With new CEO Jack Dorsey at the helm, Twitter is rebooting.

twitter moments
Credit: Twitter

After months of floundering to find a new CEO and shore up its user base, Twitter is having the best week ever. First, the publishing platform confirmed that cofounder Jack Dorsey is retaking the helm as CEO of the company he created. Now Twitter is officially rolling out a feature that will make it much easier for people to find the best and most important tweets of the day without having to hunt for them.

The new tool is called Moments, and it will be easily accessible in a new tab on Twitter for iOS, Android, and the web. Rolling out today for U.S. Twitter users, Moments will offer a curated list of current events in a variety of categories—news, sports, entertainment, etc.—and let you tap through to see more information about the moment and the most relevant tweets about it. Those tweets can be text only, or they can include GIFs, videos, photos, and Vines. Each Moment will include about a dozen tweets to swipe through so you can stay on top of the day’s most important events. If you don’t see the tab, marked with a lightning bolt, right away, don’t worry: It’s coming.

Perhaps most importantly, you can follow a Moment to see tweets about the event in your main feed, removing the work of hunting for and following people who are tweeting about an event and then unfollowing them when the moment passes. You can share a moment with a tweet, or embed it on the web, just like you can retweet and embed normal tweets.

Twitter is curating the list of Moments to start, but has also partnered with Bleacher Report, Buzzfeed, Entertainment Weekly, Fox News, Getty Images, Mashable, MLB, NASA, New York Times, Vogue and the Washington Post, who will all contribute their own Moments. According to the New York Times, Twitter will eventually let all users curate Moments.

Unlike your main Twitter stream, Moments will be ad-free—at least for now.

“We will feature tweets in Moments and select Moments based on what best serves our audience, and not to benefit advertisers, partners, or Twitter’s business interests,” the company outlines in its Moments curation policy. “We will generally avoid creating Moments that cover our own industry, our company, or our competitors.”

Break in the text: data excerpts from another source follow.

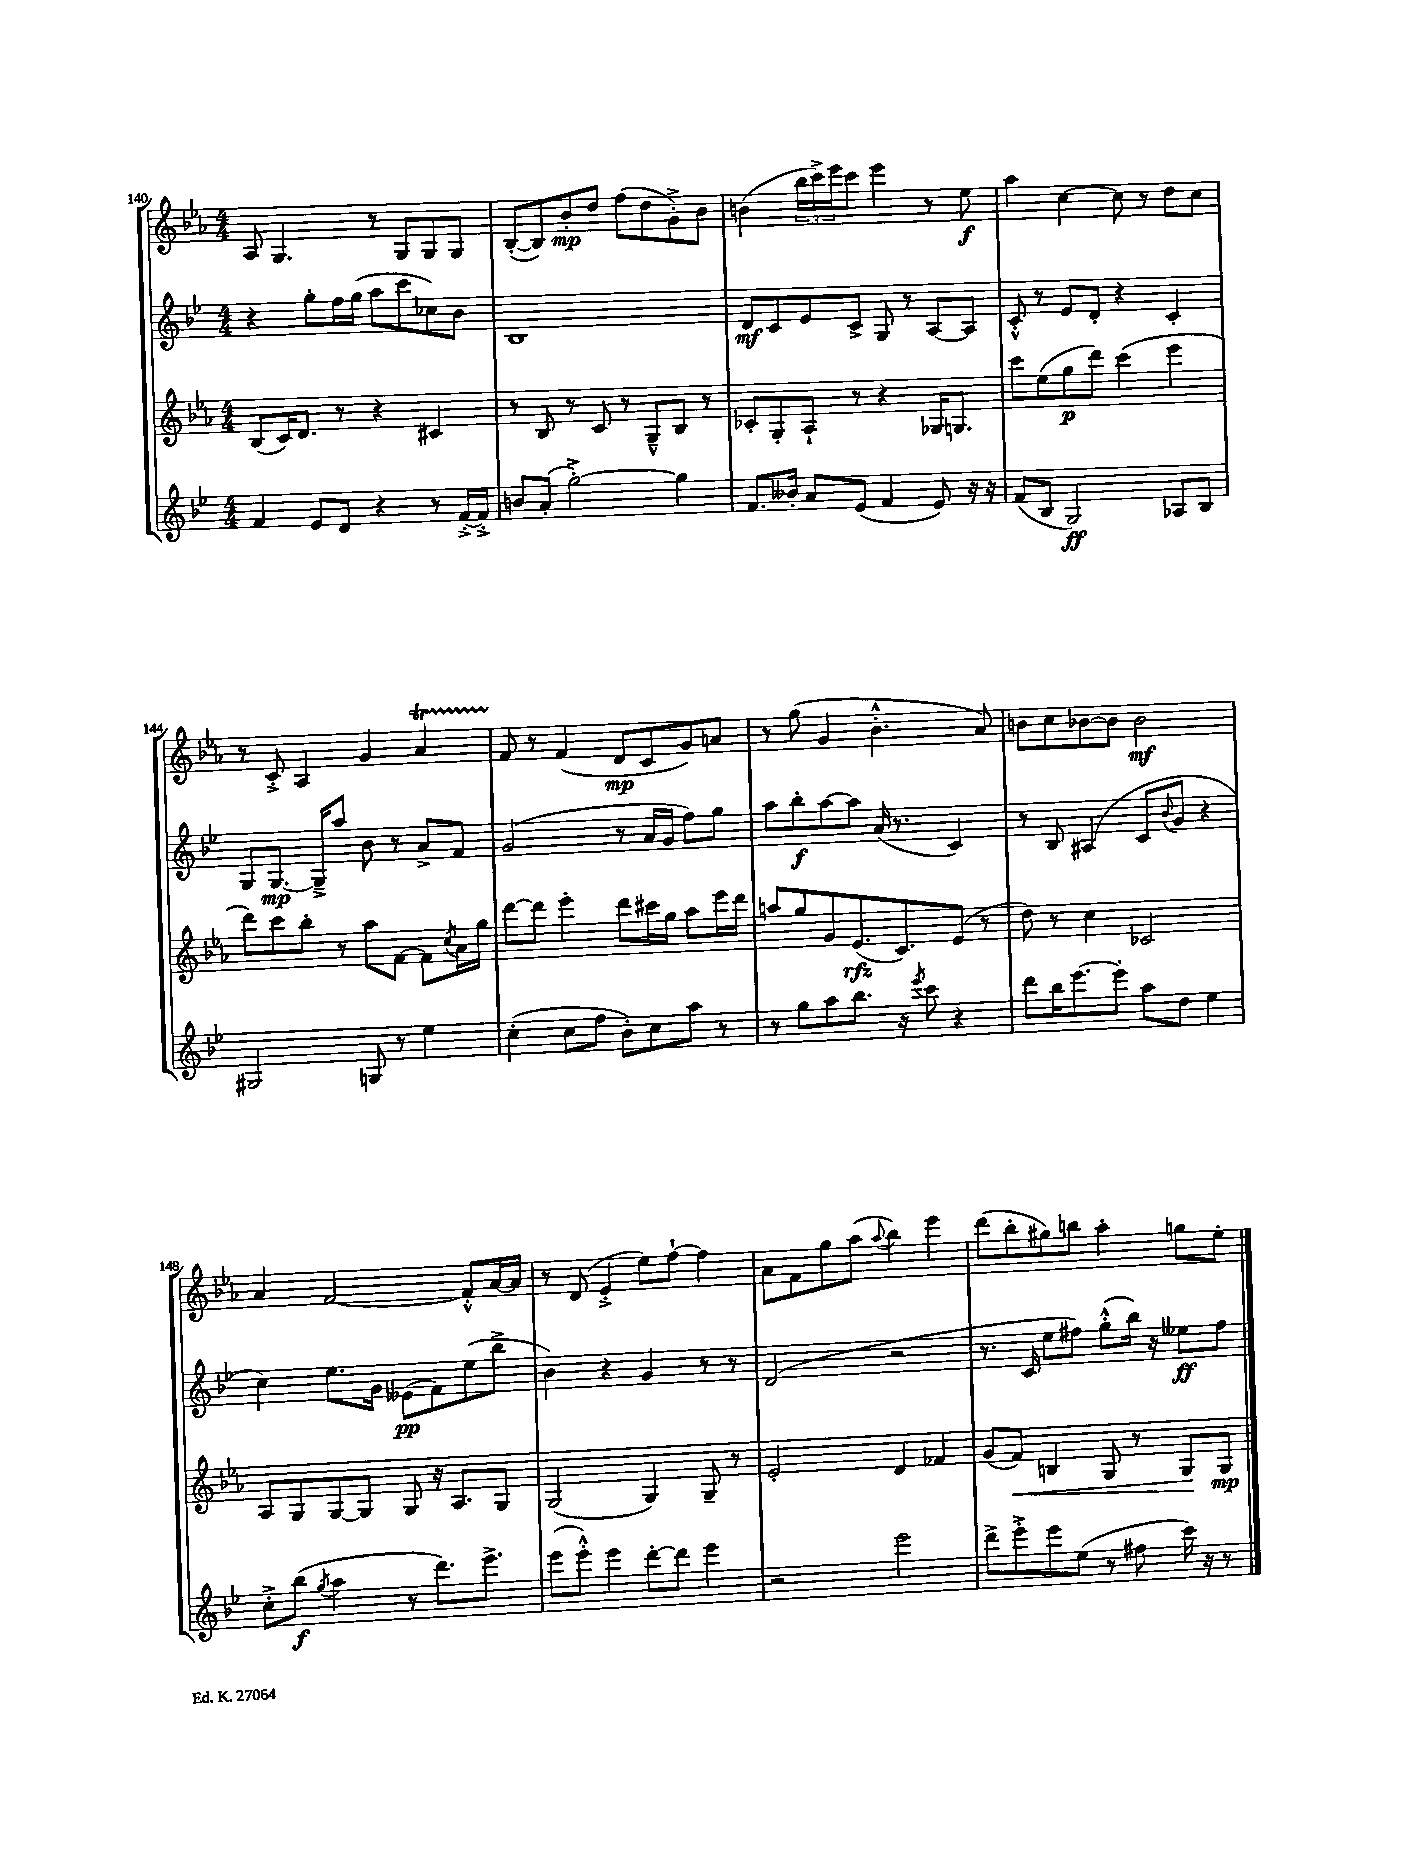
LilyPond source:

<<
\new StaffGroup <<
\new Staff = "s0" {
    \clef treble \key ees \major \numericTimeSignature \time 4/4
    aes8 g4. r8 g8 g8 g8 |
    bes8~-.( bes8) bes'8-.\mp d''8 f''8( d''8 g'8-.->) bes'8 |
    b'4( \tuplet 3/2 { bes''16 c'''16->) ees'''16 } c'''8 ees'''4 r8 ees''8\f |
    aes''4 c''4~ c''8 r8 d''8 c''8 |
    r8 c'8-.-> aes4 g'4 aes'4\startTrillSpan |
    f'8\stopTrillSpan r8 f'4( d'8\mp c'8 g'8) a'8 |
    r8 g''8( g'4 bes'4.-.-^ aes'8) |
    b'8 c''8 bes'8~ bes'8 bes'2\mf |
    aes'4 f'2~ f'8-.-^ aes'16~ aes'16 |
    r8 d'8( ees'4-.-> ees''8) f''8~-! f''4 |
    aes'8 f'8 g''8 aes''8( \appoggiatura { aes''8 } bes''4) ees'''4 |
    d'''8( bes''8-. gis''8) b''8 aes''4-. g''8 ees''8-. \bar "|." |
}
\new Staff = "s1" {
    \clef treble \key bes \major \numericTimeSignature \time 4/4
    r4 g''8-. f''16 g''16( a''8 c'''8 ces''8) bes'8 |
    bes1 |
    d'8\mf c'8 ees'8 c'8-> g8 r8 a8~ a8 |
    c'8-.-^ r8 ees'8 d'8-. r4 c'4-. |
    g8 g8.~\mp g16---> a''8 bes'8 r8 a'8-> f'8 |
    g'2( r8 a'16 g'16 f''8) g''8 |
    a''8 bes''8-.\f a''8~ a''8 a'16( r8. c'4) |
    r8 bes8 ais4( c'8 \appoggiatura { bes'8 } g'8 r4 |
    c''4) ees''8. g'16 eeses'8\pp( f'8) ees''8( bes''8-> |
    bes'4) r4 g'4 r8 r8 |
    d'2( r2 |
    r8. c'16 ees''8 fis''8) g''8-.-^( bes''16) r16 eeses''8\ff fis''8 \bar "|." |
}
\new Staff = "s2" {
    \clef treble \key ees \major \numericTimeSignature \time 4/4
    bes8( c'16) d'8. r8 r4 cis'4 |
    r8 bes8 r8 c'8 r8 g8---^ bes8 r8 |
    ces'8-. g8-. aes8-! r8 r4 ges16 g8. |
    c'''8 ees''8( g''8\p d'''8) c'''4( ees'''4 |
    d'''8) c'''8 bes''8-. r8 aes''8 f'8~ f'8 \acciaccatura { c''8 } aes'16 g''16 |
    d'''8~ d'''8 ees'''4-. d'''8 cis'''16 g''16 aes''8 ees'''16 d'''16 |
    a''8 g''8 g'8 ees'8.\rfz( c'8.) ees'8( r8 |
    d''8) r8 c''4 ces'2 |
    aes8 g8 g8~ g8 g8 r16 aes8. g8 |
    g2( g4) g8-- r8 |
    ees'2-. d'4 fes'4 |
    g'8( f'8\<) b4 g8 r8 g8\! g8\mp \bar "|." |
}
\new Staff = "s3" {
    \clef treble \key bes \major \numericTimeSignature \time 4/4
    f'4 ees'8 d'8 r4 r8 f'16~-.-> f'16-.-> |
    b'8 a'8-.( g''2~-.->) g''4 |
    f'8. beses'16-. a'8 ees'8( f'4 ees'8) r16 r16 |
    f'8( bes8 g2\ff) aes8 bes8 |
    gis2 g8 r8 ees''4 |
    c''4-.( c''8 f''8 bes'8-.) c''8 a''8 r8 |
    r8 g''8 a''8 bes''8. r16 \acciaccatura { ees'''8 } c'''8 r4 |
    d'''8 bes''16 ees'''8.~ ees'''8-. a''8 d''8 ees''4 |
    c''8-.-> bes''8\f( \acciaccatura { g''8 } a''4 r8 d'''8.) ees'''8.-> |
    ees'''8( ees'''8-.-^) ees'''4 d'''8~-. d'''8 ees'''4 |
    r2 ees'''2 |
    d'''8-> ees'''8-.-> ees'''8 ees''8( r8 fis''8 c'''16) r16 r8 \bar "|." |
}
>>
>>
\layout { \context { \Score currentBarNumber = #140 } }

The story behind the story: Moments will make Twitter super simple to use for newcomers who aren’t familiar with the network or are unsure of who to follow and why. Even if you don’t follow a single person, Moments will make Twitter accessible to you, which is what the network desperately needs to grow. And the ability to follow Moments without following a slew of users—thereby forever cluttering your home Timeline—also makes the feature useful for Twitter’s power users.

Twitter needs a shot in the arm. Its growth has stalled at around 316 million monthly active users. Many people have already tried the service since it launched in 2006 and found it confusing. New CEO Dorsey has his work cut out for him, but Moments is a huge leap in the right direction.